[What is expected] Pictures aside, the data must be reproduced exactly.

Change listing data:
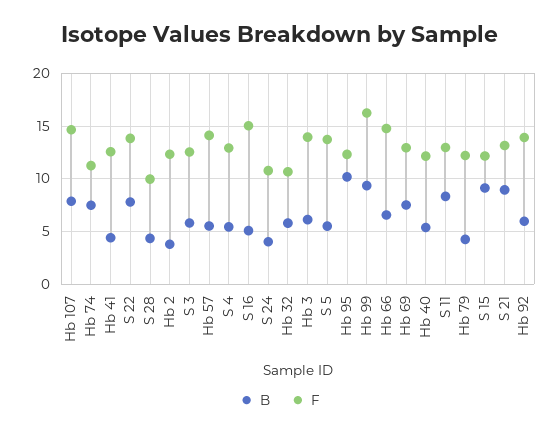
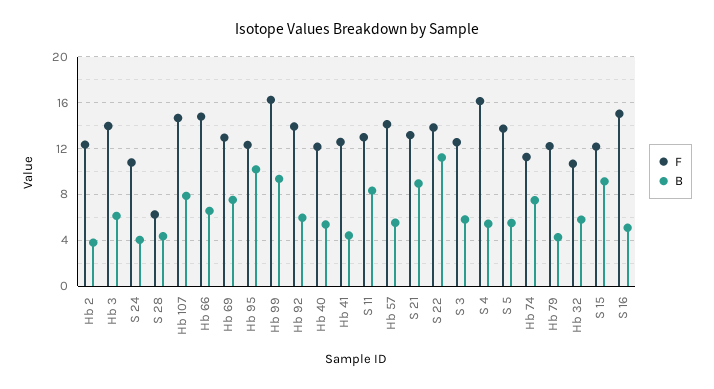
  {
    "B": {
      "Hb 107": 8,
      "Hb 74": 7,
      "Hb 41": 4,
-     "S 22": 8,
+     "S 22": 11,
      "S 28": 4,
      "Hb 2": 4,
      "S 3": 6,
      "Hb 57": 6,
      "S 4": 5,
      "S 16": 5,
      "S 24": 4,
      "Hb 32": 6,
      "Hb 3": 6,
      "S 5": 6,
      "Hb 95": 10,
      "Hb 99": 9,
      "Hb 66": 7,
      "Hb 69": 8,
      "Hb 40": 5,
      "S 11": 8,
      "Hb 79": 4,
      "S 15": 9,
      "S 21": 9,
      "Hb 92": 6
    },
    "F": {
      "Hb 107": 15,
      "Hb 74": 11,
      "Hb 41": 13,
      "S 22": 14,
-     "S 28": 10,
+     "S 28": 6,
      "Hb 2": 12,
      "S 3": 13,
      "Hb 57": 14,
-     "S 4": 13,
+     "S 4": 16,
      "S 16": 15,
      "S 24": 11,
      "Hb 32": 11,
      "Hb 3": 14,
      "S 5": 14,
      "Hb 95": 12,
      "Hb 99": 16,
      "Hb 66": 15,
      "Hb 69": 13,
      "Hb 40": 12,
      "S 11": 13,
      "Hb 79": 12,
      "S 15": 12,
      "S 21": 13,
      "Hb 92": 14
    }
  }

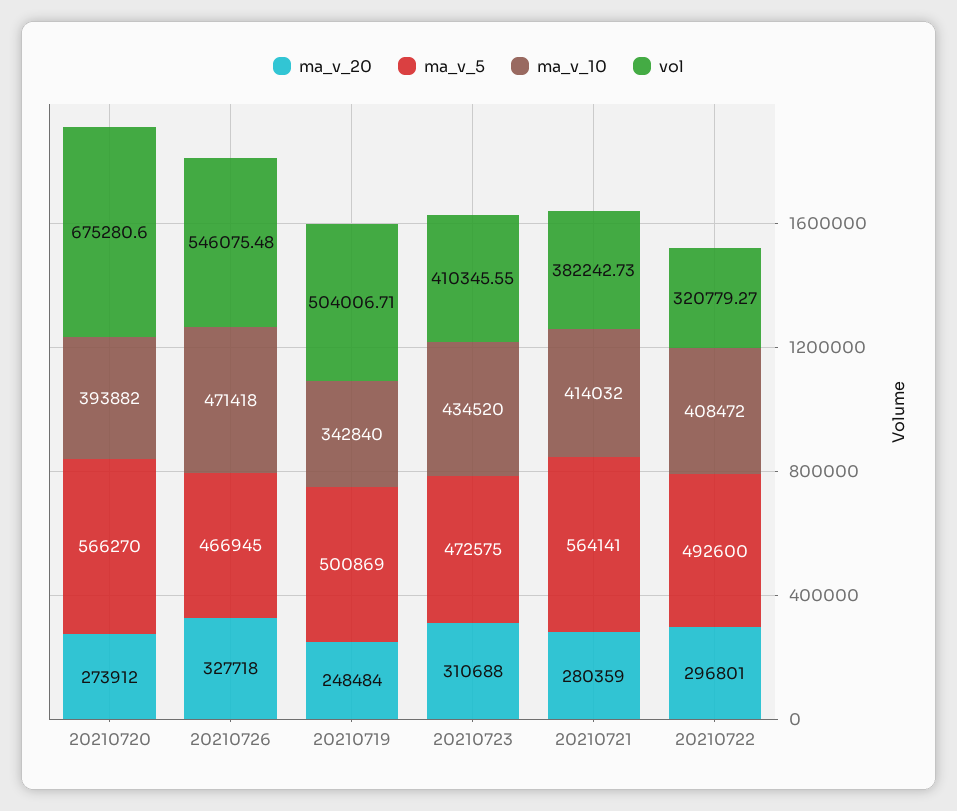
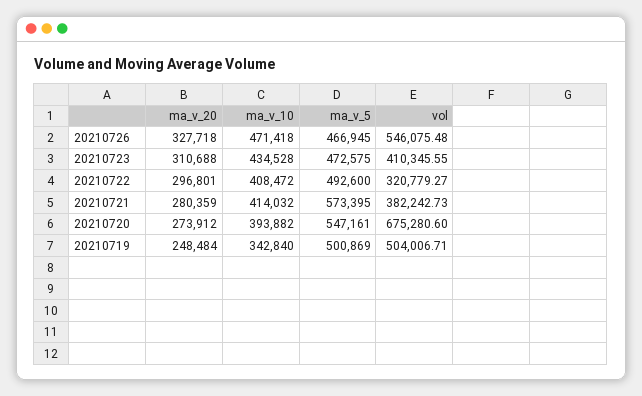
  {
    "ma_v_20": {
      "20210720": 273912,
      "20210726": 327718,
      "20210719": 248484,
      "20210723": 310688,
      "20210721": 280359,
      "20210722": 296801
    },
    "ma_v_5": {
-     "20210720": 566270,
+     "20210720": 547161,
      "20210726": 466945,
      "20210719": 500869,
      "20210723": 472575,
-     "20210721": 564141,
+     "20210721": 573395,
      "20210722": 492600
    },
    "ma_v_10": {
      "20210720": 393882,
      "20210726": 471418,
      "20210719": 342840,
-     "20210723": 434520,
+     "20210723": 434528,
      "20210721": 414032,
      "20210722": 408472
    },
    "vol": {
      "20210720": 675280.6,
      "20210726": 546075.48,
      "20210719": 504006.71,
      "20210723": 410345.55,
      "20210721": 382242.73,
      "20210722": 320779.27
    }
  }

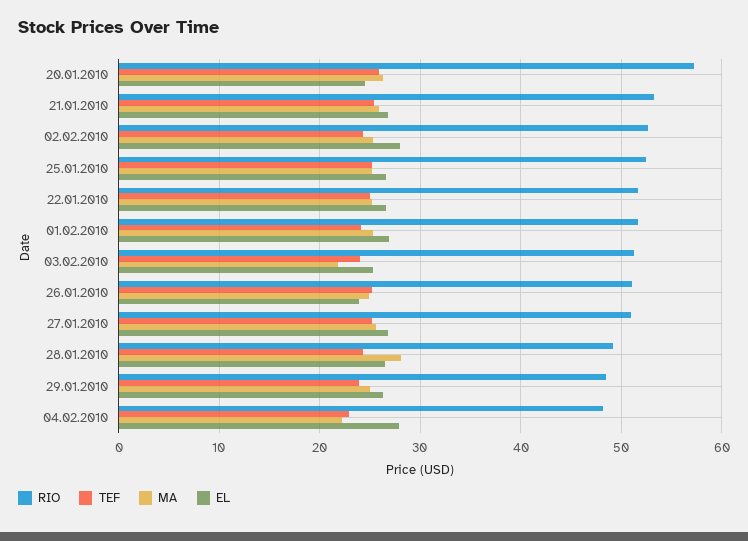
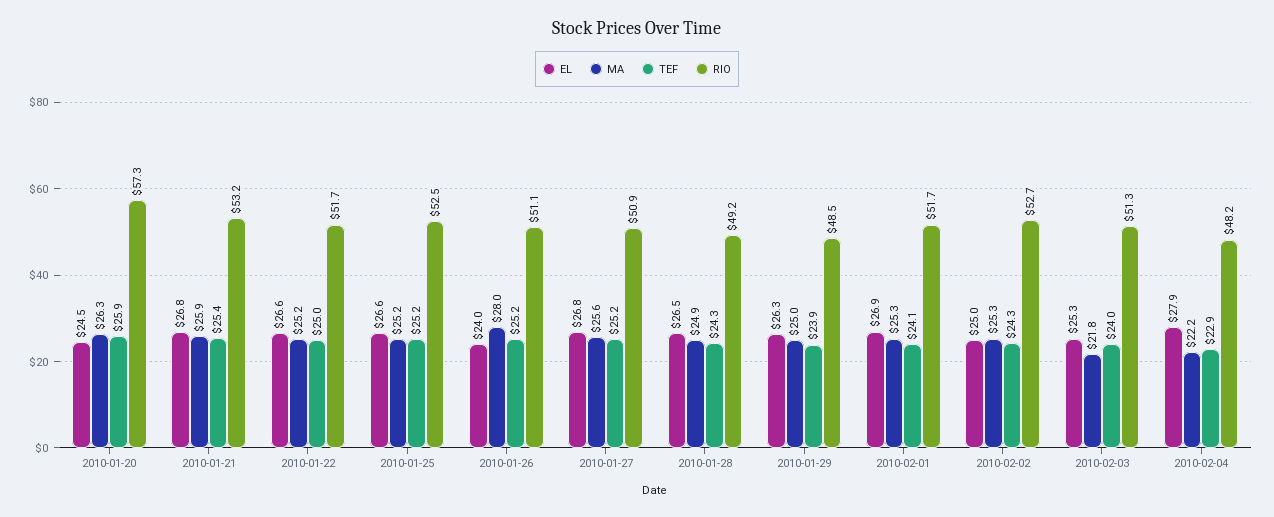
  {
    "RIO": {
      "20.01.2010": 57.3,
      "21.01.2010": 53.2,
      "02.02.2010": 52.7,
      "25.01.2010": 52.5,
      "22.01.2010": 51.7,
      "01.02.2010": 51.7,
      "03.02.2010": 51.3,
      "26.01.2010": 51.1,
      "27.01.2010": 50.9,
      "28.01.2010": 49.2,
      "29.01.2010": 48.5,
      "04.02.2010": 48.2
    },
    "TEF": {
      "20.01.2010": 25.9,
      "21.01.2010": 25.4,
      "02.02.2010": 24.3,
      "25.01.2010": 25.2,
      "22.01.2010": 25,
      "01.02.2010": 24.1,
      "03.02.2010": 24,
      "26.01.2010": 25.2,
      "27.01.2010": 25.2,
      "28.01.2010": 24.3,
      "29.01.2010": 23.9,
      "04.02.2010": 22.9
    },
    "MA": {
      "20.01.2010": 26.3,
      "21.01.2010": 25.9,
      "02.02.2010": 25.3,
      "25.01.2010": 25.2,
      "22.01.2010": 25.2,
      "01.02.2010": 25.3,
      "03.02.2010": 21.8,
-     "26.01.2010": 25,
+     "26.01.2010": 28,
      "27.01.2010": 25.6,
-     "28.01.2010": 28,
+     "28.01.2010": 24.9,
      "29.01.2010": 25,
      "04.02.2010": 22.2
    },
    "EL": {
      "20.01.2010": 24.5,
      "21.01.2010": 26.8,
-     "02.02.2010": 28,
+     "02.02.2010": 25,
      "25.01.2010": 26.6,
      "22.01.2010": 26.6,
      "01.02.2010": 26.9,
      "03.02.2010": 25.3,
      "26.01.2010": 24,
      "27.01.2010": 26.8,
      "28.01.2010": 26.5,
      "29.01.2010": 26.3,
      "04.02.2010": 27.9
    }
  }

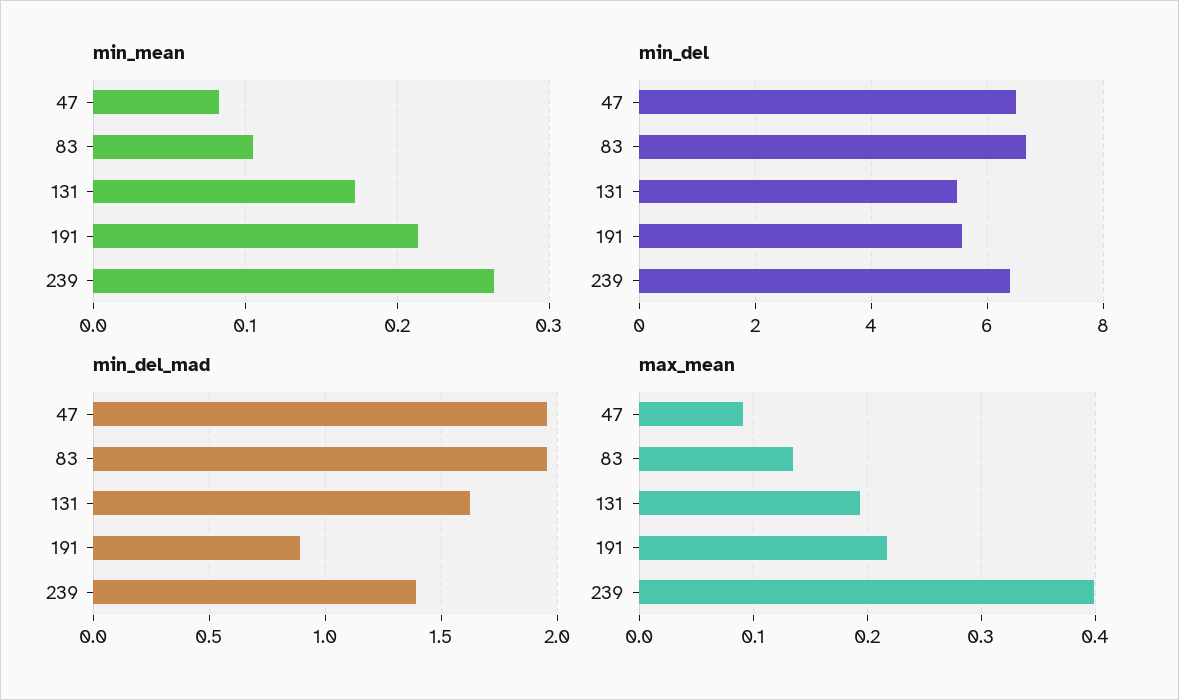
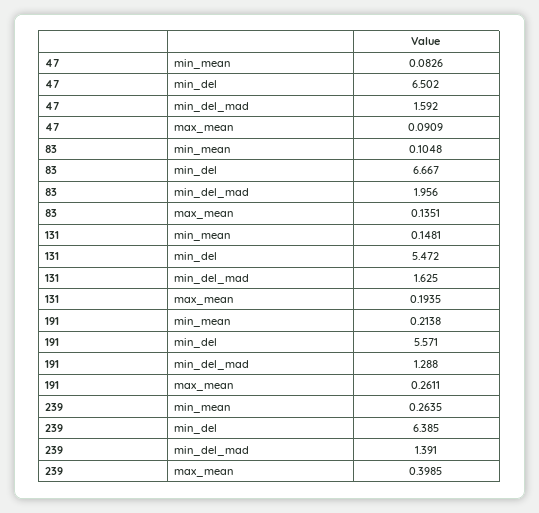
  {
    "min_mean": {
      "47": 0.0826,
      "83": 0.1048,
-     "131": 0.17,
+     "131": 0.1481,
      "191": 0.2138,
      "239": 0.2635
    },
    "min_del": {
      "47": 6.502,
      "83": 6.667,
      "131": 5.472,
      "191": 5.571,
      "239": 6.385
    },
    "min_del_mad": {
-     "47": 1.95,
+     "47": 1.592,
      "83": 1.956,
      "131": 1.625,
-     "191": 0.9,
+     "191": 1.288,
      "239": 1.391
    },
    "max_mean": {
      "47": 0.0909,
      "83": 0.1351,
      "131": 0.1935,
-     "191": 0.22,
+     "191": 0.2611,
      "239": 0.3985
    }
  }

[Solution to the problem]
  {
    "B": {
      "Hb 107": 8,
      "Hb 74": 7,
      "Hb 41": 4,
-     "S 22": 8,
+     "S 22": 11,
      "S 28": 4,
      "Hb 2": 4,
      "S 3": 6,
      "Hb 57": 6,
      "S 4": 5,
      "S 16": 5,
      "S 24": 4,
      "Hb 32": 6,
      "Hb 3": 6,
      "S 5": 6,
      "Hb 95": 10,
      "Hb 99": 9,
      "Hb 66": 7,
      "Hb 69": 8,
      "Hb 40": 5,
      "S 11": 8,
      "Hb 79": 4,
      "S 15": 9,
      "S 21": 9,
      "Hb 92": 6
    },
    "F": {
      "Hb 107": 15,
      "Hb 74": 11,
      "Hb 41": 13,
      "S 22": 14,
-     "S 28": 10,
+     "S 28": 6,
      "Hb 2": 12,
      "S 3": 13,
      "Hb 57": 14,
-     "S 4": 13,
+     "S 4": 16,
      "S 16": 15,
      "S 24": 11,
      "Hb 32": 11,
      "Hb 3": 14,
      "S 5": 14,
      "Hb 95": 12,
      "Hb 99": 16,
      "Hb 66": 15,
      "Hb 69": 13,
      "Hb 40": 12,
      "S 11": 13,
      "Hb 79": 12,
      "S 15": 12,
      "S 21": 13,
      "Hb 92": 14
    }
  }

  {
    "ma_v_20": {
      "20210720": 273912,
      "20210726": 327718,
      "20210719": 248484,
      "20210723": 310688,
      "20210721": 280359,
      "20210722": 296801
    },
    "ma_v_5": {
-     "20210720": 566270,
+     "20210720": 547161,
      "20210726": 466945,
      "20210719": 500869,
      "20210723": 472575,
-     "20210721": 564141,
+     "20210721": 573395,
      "20210722": 492600
    },
    "ma_v_10": {
      "20210720": 393882,
      "20210726": 471418,
      "20210719": 342840,
-     "20210723": 434520,
+     "20210723": 434528,
      "20210721": 414032,
      "20210722": 408472
    },
    "vol": {
      "20210720": 675280.6,
      "20210726": 546075.48,
      "20210719": 504006.71,
      "20210723": 410345.55,
      "20210721": 382242.73,
      "20210722": 320779.27
    }
  }

  {
    "RIO": {
      "20.01.2010": 57.3,
      "21.01.2010": 53.2,
      "02.02.2010": 52.7,
      "25.01.2010": 52.5,
      "22.01.2010": 51.7,
      "01.02.2010": 51.7,
      "03.02.2010": 51.3,
      "26.01.2010": 51.1,
      "27.01.2010": 50.9,
      "28.01.2010": 49.2,
      "29.01.2010": 48.5,
      "04.02.2010": 48.2
    },
    "TEF": {
      "20.01.2010": 25.9,
      "21.01.2010": 25.4,
      "02.02.2010": 24.3,
      "25.01.2010": 25.2,
      "22.01.2010": 25,
      "01.02.2010": 24.1,
      "03.02.2010": 24,
      "26.01.2010": 25.2,
      "27.01.2010": 25.2,
      "28.01.2010": 24.3,
      "29.01.2010": 23.9,
      "04.02.2010": 22.9
    },
    "MA": {
      "20.01.2010": 26.3,
      "21.01.2010": 25.9,
      "02.02.2010": 25.3,
      "25.01.2010": 25.2,
      "22.01.2010": 25.2,
      "01.02.2010": 25.3,
      "03.02.2010": 21.8,
-     "26.01.2010": 25,
+     "26.01.2010": 28,
      "27.01.2010": 25.6,
-     "28.01.2010": 28,
+     "28.01.2010": 24.9,
      "29.01.2010": 25,
      "04.02.2010": 22.2
    },
    "EL": {
      "20.01.2010": 24.5,
      "21.01.2010": 26.8,
-     "02.02.2010": 28,
+     "02.02.2010": 25,
      "25.01.2010": 26.6,
      "22.01.2010": 26.6,
      "01.02.2010": 26.9,
      "03.02.2010": 25.3,
      "26.01.2010": 24,
      "27.01.2010": 26.8,
      "28.01.2010": 26.5,
      "29.01.2010": 26.3,
      "04.02.2010": 27.9
    }
  }

  {
    "min_mean": {
      "47": 0.0826,
      "83": 0.1048,
-     "131": 0.17,
+     "131": 0.1481,
      "191": 0.2138,
      "239": 0.2635
    },
    "min_del": {
      "47": 6.502,
      "83": 6.667,
      "131": 5.472,
      "191": 5.571,
      "239": 6.385
    },
    "min_del_mad": {
-     "47": 1.95,
+     "47": 1.592,
      "83": 1.956,
      "131": 1.625,
-     "191": 0.9,
+     "191": 1.288,
      "239": 1.391
    },
    "max_mean": {
      "47": 0.0909,
      "83": 0.1351,
      "131": 0.1935,
-     "191": 0.22,
+     "191": 0.2611,
      "239": 0.3985
    }
  }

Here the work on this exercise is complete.